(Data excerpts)
Segment Open

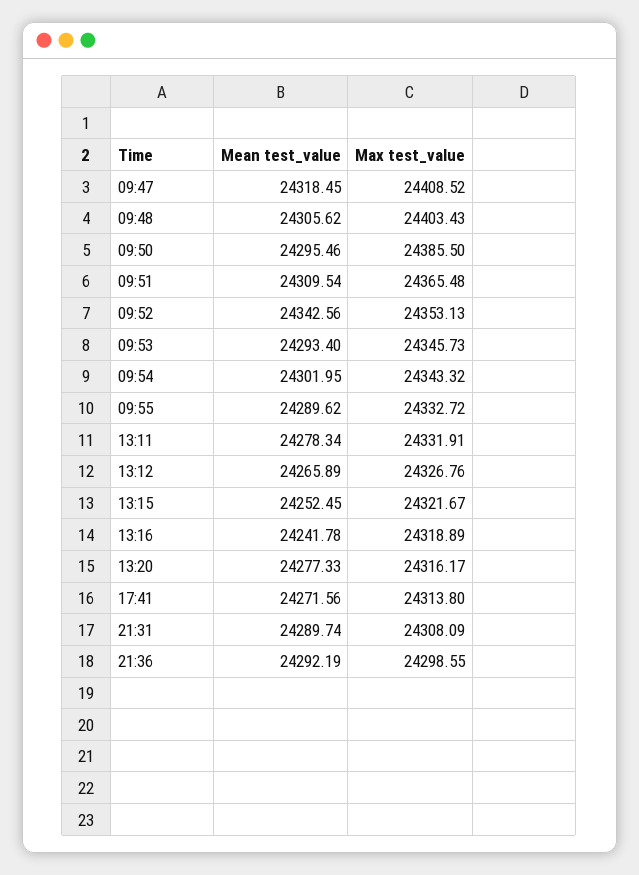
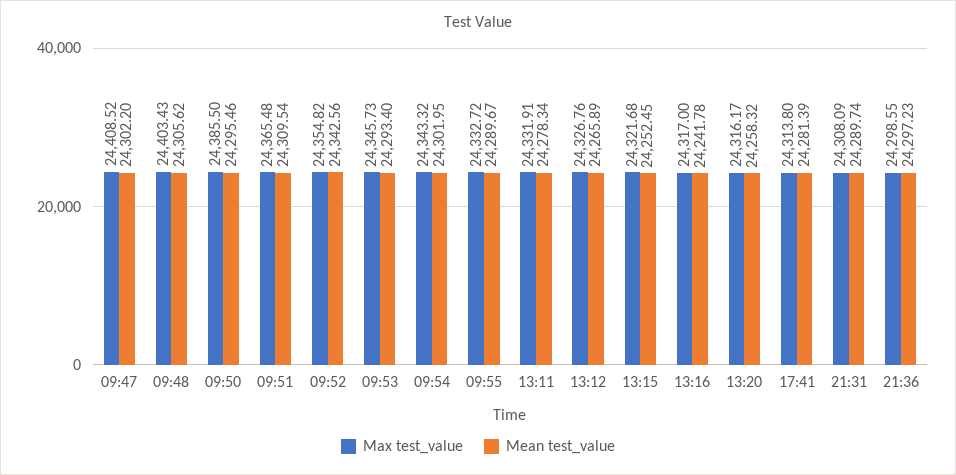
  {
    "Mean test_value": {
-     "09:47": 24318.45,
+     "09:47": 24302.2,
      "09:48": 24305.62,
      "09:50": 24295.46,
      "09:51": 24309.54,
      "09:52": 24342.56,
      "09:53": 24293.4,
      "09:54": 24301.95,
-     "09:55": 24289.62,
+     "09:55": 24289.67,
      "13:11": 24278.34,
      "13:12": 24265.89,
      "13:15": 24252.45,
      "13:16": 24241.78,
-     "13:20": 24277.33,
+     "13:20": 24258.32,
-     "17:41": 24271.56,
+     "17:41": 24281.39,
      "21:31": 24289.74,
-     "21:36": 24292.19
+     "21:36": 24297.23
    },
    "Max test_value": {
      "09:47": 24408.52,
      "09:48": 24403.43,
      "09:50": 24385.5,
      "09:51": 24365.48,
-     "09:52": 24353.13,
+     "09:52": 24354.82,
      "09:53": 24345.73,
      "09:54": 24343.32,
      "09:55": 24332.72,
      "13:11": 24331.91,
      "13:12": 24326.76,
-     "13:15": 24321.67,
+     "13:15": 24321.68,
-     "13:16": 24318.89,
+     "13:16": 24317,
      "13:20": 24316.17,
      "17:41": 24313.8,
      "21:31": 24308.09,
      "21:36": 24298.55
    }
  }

Segment Closed

Only the text of the records above, copied exactly, should be returned; the pictures stay out.

RESULT OF THE EXERCISE>
  {
    "Mean test_value": {
-     "09:47": 24318.45,
+     "09:47": 24302.2,
      "09:48": 24305.62,
      "09:50": 24295.46,
      "09:51": 24309.54,
      "09:52": 24342.56,
      "09:53": 24293.4,
      "09:54": 24301.95,
-     "09:55": 24289.62,
+     "09:55": 24289.67,
      "13:11": 24278.34,
      "13:12": 24265.89,
      "13:15": 24252.45,
      "13:16": 24241.78,
-     "13:20": 24277.33,
+     "13:20": 24258.32,
-     "17:41": 24271.56,
+     "17:41": 24281.39,
      "21:31": 24289.74,
-     "21:36": 24292.19
+     "21:36": 24297.23
    },
    "Max test_value": {
      "09:47": 24408.52,
      "09:48": 24403.43,
      "09:50": 24385.5,
      "09:51": 24365.48,
-     "09:52": 24353.13,
+     "09:52": 24354.82,
      "09:53": 24345.73,
      "09:54": 24343.32,
      "09:55": 24332.72,
      "13:11": 24331.91,
      "13:12": 24326.76,
-     "13:15": 24321.67,
+     "13:15": 24321.68,
-     "13:16": 24318.89,
+     "13:16": 24317,
      "13:20": 24316.17,
      "17:41": 24313.8,
      "21:31": 24308.09,
      "21:36": 24298.55
    }
  }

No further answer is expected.